***** Extract *****

Kindness, in this context, is about giving yourself the time to keep having the energy for everyone else.

If you’re struggling with how to find the time, or what to do to fit little bits of activity in, why not join our Community over on facebook. Lots of hints and tips on how to get a bit more active and ultimately be kind to yourself, and all while surrounded by lovely kind people.

A sugary treat?

One of the things that led me to become a personal trainer was the wish to help people feel better about themselves, primarily through exercise, but also through food. Now let me set this straight from the start: I am no nutritionist, but I do have basic nutrition qualifications, so when I analyse clients’ food diaries I am looking for little tweaks they can make so their food works with them, not against them; things like spotting where there’s a blood sugar slump during the day and advising on healthier snacks that could be eaten to ward that off, or advising on healthy yummy breakfasts that will see my clients getting through the morning at work without needing to reach for the biscuits.

***** Records provided *****

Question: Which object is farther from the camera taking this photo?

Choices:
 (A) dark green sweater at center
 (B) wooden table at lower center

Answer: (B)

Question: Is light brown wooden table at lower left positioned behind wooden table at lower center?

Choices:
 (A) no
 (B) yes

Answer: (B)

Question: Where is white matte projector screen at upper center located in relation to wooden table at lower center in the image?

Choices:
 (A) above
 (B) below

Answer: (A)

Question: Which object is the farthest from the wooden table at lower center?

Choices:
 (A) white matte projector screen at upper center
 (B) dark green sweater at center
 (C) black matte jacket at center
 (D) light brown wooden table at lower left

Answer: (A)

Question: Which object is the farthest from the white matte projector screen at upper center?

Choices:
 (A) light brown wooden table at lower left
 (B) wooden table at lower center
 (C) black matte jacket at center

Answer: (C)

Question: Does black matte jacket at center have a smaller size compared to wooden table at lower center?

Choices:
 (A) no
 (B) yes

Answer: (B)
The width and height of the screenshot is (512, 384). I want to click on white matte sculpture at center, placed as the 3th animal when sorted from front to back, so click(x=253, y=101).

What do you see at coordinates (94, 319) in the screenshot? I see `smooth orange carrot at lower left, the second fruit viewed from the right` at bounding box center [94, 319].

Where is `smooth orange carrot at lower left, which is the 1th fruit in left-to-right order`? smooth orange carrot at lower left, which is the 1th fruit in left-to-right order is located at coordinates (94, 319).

*****
***** Records provided *****

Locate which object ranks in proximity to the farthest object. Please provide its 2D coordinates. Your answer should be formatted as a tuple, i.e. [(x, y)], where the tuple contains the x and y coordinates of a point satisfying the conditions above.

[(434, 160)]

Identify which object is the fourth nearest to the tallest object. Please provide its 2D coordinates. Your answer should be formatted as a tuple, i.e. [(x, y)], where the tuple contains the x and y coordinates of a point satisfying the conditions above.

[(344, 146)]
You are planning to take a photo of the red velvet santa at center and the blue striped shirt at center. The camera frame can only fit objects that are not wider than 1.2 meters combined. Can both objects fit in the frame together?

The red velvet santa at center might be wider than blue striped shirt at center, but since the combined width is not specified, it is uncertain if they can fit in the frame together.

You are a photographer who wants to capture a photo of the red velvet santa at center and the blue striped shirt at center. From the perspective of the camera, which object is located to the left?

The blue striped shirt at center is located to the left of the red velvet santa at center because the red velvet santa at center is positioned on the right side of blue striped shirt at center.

*****
***** Records provided *****

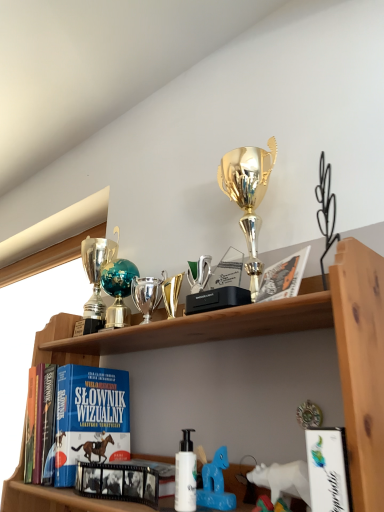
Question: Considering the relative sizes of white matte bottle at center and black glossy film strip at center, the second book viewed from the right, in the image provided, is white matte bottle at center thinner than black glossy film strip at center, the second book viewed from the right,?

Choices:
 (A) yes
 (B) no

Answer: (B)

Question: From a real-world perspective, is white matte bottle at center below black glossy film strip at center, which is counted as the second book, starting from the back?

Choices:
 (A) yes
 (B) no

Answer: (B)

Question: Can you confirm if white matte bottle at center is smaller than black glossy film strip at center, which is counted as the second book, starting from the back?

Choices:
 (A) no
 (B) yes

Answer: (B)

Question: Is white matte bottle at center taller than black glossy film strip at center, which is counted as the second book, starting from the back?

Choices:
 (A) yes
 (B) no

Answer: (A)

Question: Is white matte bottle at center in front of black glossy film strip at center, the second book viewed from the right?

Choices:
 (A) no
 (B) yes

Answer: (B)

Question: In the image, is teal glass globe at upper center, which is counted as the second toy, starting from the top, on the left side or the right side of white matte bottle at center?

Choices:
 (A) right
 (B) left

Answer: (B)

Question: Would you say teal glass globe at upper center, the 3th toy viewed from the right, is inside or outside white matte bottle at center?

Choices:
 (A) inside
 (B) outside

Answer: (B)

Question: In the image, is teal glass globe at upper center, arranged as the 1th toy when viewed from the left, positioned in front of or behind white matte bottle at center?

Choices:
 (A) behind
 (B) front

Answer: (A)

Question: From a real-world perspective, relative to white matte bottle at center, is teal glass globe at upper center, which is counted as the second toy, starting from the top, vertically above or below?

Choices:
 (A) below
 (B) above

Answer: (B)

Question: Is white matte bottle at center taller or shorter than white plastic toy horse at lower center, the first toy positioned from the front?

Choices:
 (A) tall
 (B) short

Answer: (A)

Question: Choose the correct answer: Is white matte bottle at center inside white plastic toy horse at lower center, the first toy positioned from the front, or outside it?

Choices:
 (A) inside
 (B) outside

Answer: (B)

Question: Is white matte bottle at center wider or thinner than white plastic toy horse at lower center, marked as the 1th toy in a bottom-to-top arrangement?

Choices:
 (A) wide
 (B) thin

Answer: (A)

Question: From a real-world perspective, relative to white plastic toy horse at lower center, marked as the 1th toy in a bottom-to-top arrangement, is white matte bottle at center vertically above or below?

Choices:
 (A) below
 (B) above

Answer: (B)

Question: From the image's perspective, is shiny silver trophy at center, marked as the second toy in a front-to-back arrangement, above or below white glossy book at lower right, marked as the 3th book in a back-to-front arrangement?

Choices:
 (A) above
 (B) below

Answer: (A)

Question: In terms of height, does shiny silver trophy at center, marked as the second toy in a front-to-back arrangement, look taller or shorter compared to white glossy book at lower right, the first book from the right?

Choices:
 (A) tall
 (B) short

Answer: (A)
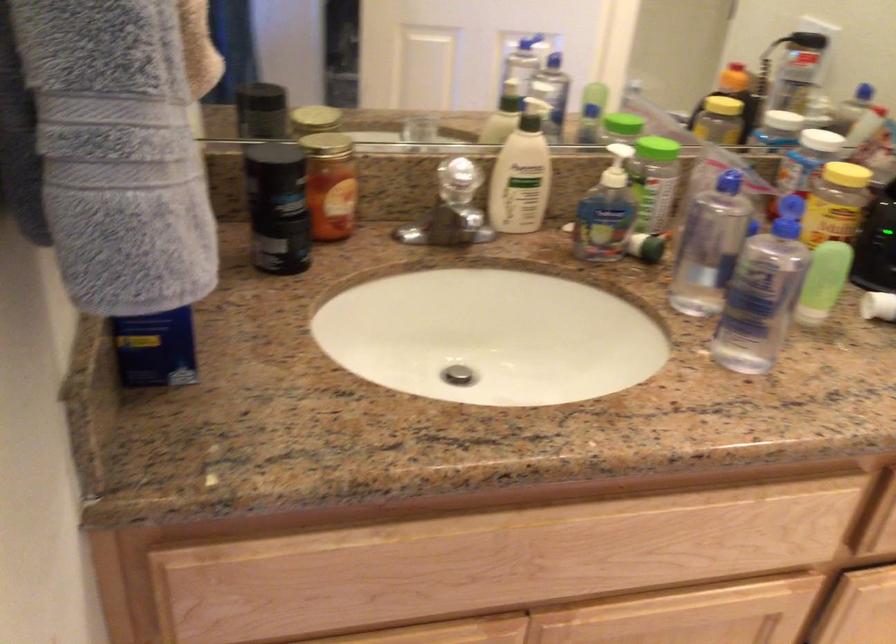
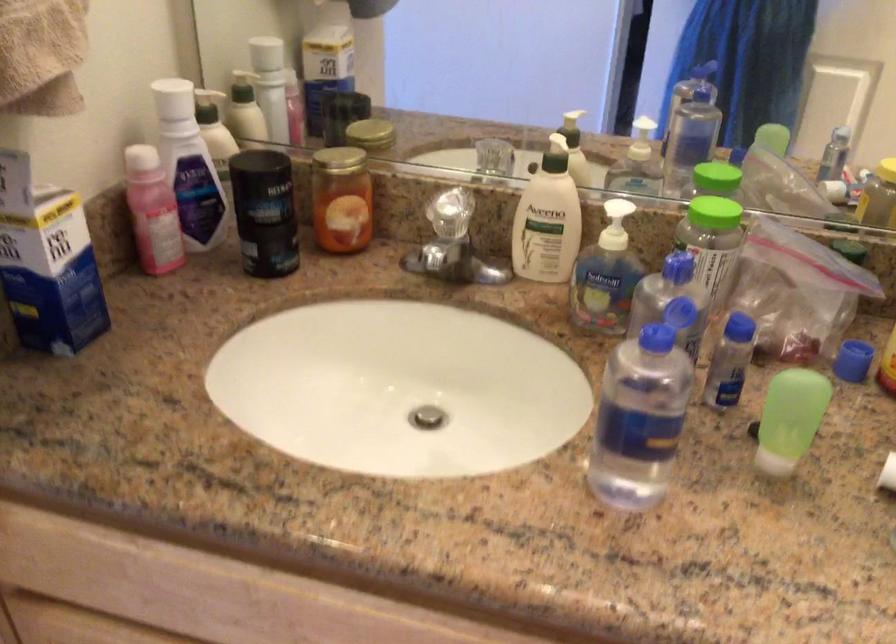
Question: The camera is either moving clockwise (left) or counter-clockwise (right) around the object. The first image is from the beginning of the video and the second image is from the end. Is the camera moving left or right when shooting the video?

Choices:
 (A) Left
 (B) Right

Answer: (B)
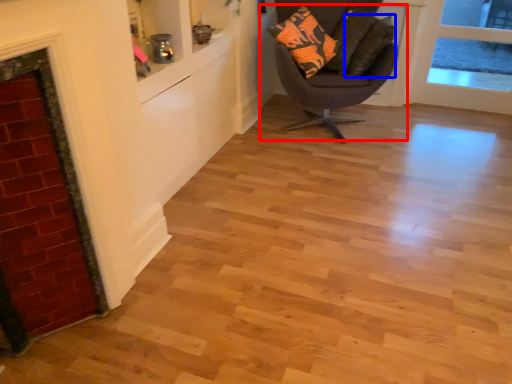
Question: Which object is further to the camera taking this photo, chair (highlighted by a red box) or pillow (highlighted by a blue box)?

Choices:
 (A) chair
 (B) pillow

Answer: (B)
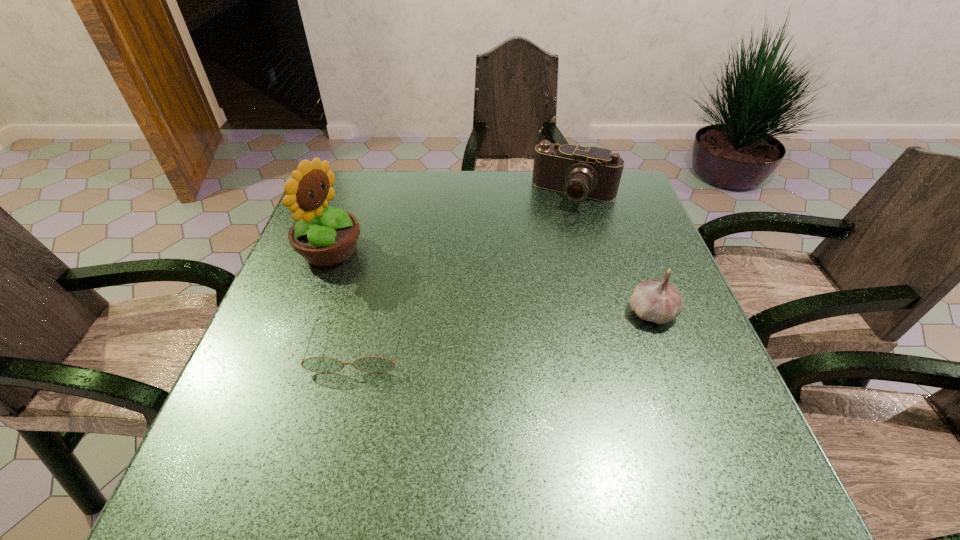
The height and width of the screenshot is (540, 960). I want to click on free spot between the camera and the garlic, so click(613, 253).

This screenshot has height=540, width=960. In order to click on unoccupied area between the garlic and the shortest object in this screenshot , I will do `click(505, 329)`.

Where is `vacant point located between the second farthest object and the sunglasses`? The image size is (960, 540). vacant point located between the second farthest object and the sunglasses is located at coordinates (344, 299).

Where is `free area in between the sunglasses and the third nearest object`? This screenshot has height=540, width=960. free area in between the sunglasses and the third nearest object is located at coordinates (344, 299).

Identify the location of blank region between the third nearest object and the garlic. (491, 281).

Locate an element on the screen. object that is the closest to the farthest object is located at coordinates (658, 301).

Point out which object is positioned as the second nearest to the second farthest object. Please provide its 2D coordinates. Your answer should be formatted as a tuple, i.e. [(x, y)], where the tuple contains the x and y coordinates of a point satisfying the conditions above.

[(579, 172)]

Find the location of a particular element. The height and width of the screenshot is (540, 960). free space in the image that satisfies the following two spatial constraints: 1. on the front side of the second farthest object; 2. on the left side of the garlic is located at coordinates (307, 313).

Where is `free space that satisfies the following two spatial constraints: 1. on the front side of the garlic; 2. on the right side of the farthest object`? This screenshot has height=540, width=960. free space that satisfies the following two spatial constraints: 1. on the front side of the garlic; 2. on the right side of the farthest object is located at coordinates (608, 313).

*****

— Exercise requirements —
A: In the personal trainer's post, what does the writer say they are not?
B: Write out everything in the personal trainer's post from "A sugary treat?" down to "for the biscuits.".
C: Write the next part of the personal trainer's post, picking up right after its last sentence.

— Expected responses —
A: A nutritionist.

B:
A sugary treat?

One of the things that led me to become a personal trainer was the wish to help people feel better about themselves, primarily through exercise, but also through food. Now let me set this straight from the start: I am no nutritionist, but I do have basic nutrition qualifications, so when I analyse clients’ food diaries I am looking for little tweaks they can make so their food works with them, not against them; things like spotting where there’s a blood sugar slump during the day and advising on healthier snacks that could be eaten to ward that off, or advising on healthy yummy breakfasts that will see my clients getting through the morning at work without needing to reach for the biscuits.

C:
For more detailed food work I look to two friends, one I see as my female hormone and energy level guru, the other I view as my sports nutrition guide. They are actually both qualified the same and can advise on each other’s areas, that’s just how I fit them into my little world.

Anyway, last week Health Coach friend, Kathy Payne, who runs Kathy Payne – Hormone Health and Fertility, ran a facebook challenge called Curb Your Cravings. Every day she set us a challenge, some easier, some harder. The one that really got my ears pricked up was her sugar day. We were challenged to add up our sugar intake (either all sugar or just refined sugars, it was for each of us to choose, I went for all sugar, including those from fruit, veg, etc) as we went through the day until we reached the daily recommended amount for an adult woman, which is 30g. 30g of sugar. That’s about 5 teaspoons. That’s nothing!

OK. Breakfast – soya yogurt, muesli, ground linseed, mixed berries. Yep, I’m feeling pretty smug. Oh. The muesli is 9g sugar/100g. OK, have a look at the other box of muesli in the kitchen. Oh. 14g sugar/100g. Breakfast in total was 10g (I went for the lower sugar muesli and had nowhere near 100g of it).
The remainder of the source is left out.